• Görev girdileri
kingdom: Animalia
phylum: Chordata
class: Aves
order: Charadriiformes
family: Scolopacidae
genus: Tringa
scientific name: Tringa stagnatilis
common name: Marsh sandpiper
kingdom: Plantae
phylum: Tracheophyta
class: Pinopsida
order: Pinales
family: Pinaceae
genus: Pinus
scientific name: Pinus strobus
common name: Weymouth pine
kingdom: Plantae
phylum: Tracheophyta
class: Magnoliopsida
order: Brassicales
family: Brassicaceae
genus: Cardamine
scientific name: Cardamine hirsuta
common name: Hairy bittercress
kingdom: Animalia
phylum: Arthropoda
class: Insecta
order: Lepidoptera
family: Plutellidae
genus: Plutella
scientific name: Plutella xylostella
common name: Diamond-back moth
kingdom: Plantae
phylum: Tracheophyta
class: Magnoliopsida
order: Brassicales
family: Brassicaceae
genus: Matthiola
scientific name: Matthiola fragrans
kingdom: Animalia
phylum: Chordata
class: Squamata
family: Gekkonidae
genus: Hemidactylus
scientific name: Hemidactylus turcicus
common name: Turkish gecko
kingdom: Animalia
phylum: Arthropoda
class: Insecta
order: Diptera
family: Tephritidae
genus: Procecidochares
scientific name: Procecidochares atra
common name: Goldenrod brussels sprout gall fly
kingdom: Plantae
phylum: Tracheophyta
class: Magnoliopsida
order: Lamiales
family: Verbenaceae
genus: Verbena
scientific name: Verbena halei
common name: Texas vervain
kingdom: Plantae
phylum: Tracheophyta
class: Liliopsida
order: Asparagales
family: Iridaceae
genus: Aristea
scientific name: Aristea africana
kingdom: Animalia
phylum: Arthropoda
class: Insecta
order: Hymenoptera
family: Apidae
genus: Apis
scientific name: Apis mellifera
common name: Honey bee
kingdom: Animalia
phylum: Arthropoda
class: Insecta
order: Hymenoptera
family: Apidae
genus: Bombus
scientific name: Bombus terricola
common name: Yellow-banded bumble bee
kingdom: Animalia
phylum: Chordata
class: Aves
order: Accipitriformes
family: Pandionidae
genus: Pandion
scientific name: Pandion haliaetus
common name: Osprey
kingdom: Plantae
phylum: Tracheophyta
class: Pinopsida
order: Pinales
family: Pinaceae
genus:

• Yapılacak iş
Yukarıdaki satırlardan "scientific" dizesini içerenlerin tümünü ayıklayın.

• Yazılı yanıt
scientific name: Tringa stagnatilis
scientific name: Pinus strobus
scientific name: Cardamine hirsuta
scientific name: Plutella xylostella
scientific name: Matthiola fragrans
scientific name: Hemidactylus turcicus
scientific name: Procecidochares atra
scientific name: Verbena halei
scientific name: Aristea africana
scientific name: Apis mellifera
scientific name: Bombus terricola
scientific name: Pandion haliaetus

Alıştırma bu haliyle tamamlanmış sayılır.